◆ Exercise goal
I need the lines below from the one with "22 juin 2021" down to the one with "https://amzn.to/3xDu2On" reproduced exactly, both ends included, and nothing else.

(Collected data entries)
__________

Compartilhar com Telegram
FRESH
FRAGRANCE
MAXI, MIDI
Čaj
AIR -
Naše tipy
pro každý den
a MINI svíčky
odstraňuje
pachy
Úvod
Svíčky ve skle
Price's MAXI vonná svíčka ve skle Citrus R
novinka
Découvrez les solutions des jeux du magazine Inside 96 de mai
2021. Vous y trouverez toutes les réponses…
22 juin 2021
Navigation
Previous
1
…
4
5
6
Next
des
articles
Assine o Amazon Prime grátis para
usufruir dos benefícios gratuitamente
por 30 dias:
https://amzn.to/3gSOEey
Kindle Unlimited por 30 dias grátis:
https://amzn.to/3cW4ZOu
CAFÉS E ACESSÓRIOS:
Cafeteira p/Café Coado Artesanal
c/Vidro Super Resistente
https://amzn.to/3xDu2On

__________

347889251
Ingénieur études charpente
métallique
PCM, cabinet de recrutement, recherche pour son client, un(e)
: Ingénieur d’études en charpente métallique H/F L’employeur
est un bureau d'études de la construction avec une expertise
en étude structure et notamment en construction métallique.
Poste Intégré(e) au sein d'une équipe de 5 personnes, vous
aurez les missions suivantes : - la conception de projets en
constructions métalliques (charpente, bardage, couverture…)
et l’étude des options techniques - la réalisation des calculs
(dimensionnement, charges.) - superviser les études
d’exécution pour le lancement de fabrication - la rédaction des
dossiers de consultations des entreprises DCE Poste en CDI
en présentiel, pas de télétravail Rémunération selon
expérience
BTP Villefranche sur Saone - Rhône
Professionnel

__________

◆ Exercise answer
22 juin 2021
Navigation
Previous
1
…
4
5
6
Next
des
articles
Assine o Amazon Prime grátis para
usufruir dos benefícios gratuitamente
por 30 dias:
https://amzn.to/3gSOEey
Kindle Unlimited por 30 dias grátis:
https://amzn.to/3cW4ZOu
CAFÉS E ACESSÓRIOS:
Cafeteira p/Café Coado Artesanal
c/Vidro Super Resistente
https://amzn.to/3xDu2On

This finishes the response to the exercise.